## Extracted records
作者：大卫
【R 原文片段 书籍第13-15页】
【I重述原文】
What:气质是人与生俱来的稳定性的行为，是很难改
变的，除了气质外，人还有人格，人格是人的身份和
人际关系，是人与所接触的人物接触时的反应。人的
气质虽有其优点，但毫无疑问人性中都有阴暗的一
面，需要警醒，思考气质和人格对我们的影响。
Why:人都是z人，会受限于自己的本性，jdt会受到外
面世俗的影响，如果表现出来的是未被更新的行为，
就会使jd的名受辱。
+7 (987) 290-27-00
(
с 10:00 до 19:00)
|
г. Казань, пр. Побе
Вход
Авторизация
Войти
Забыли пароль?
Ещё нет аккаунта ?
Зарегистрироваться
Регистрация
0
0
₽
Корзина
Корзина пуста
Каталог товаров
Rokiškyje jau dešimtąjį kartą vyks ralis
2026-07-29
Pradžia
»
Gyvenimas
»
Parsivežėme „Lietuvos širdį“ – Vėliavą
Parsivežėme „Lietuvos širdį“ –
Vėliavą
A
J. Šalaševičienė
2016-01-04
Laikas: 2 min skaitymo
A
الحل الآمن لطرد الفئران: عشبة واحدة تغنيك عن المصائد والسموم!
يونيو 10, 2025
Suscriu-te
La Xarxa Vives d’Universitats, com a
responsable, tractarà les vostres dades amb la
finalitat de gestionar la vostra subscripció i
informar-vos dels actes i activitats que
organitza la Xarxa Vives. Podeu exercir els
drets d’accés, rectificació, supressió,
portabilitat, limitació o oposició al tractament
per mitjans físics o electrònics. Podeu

## WORK ORDER
Turn all of the rows above into a numbered list with one line per item, and leave out any blank lines.

## EXPECTED ANSWER
1. 作者：大卫
2. 【R 原文片段 书籍第13-15页】
3. 【I重述原文】
4. What:气质是人与生俱来的稳定性的行为，是很难改
5. 变的，除了气质外，人还有人格，人格是人的身份和
6. 人际关系，是人与所接触的人物接触时的反应。人的
7. 气质虽有其优点，但毫无疑问人性中都有阴暗的一
8. 面，需要警醒，思考气质和人格对我们的影响。
9. Why:人都是z人，会受限于自己的本性，jdt会受到外
10. 面世俗的影响，如果表现出来的是未被更新的行为，
11. 就会使jd的名受辱。
12. +7 (987) 290-27-00
13. (
14. с 10:00 до 19:00)
15. |
16. г. Казань, пр. Побе
17. Вход
18. Авторизация
19. Войти
20. Забыли пароль?
21. Ещё нет аккаунта ?
22. Зарегистрироваться
23. Регистрация
24. 0
25. 0
26. ₽
27. Корзина
28. Корзина пуста
29. Каталог товаров
30. Rokiškyje jau dešimtąjį kartą vyks ralis
31. 2026-07-29
32. Pradžia
33. »
34. Gyvenimas
35. »
36. Parsivežėme „Lietuvos širdį“ – Vėliavą
37. Parsivežėme „Lietuvos širdį“ –
38. Vėliavą
39. A
40. J. Šalaševičienė
41. 2016-01-04
42. Laikas: 2 min skaitymo
43. A
44. الحل الآمن لطرد الفئران: عشبة واحدة تغنيك عن المصائد والسموم!
45. يونيو 10, 2025
46. Suscriu-te
47. La Xarxa Vives d’Universitats, com a
48. responsable, tractarà les vostres dades amb la
49. finalitat de gestionar la vostra subscripció i
50. informar-vos dels actes i activitats que
51. organitza la Xarxa Vives. Podeu exercir els
52. drets d’accés, rectificació, supressió,
53. portabilitat, limitació o oposició al tractament
54. per mitjans físics o electrònics. Podeu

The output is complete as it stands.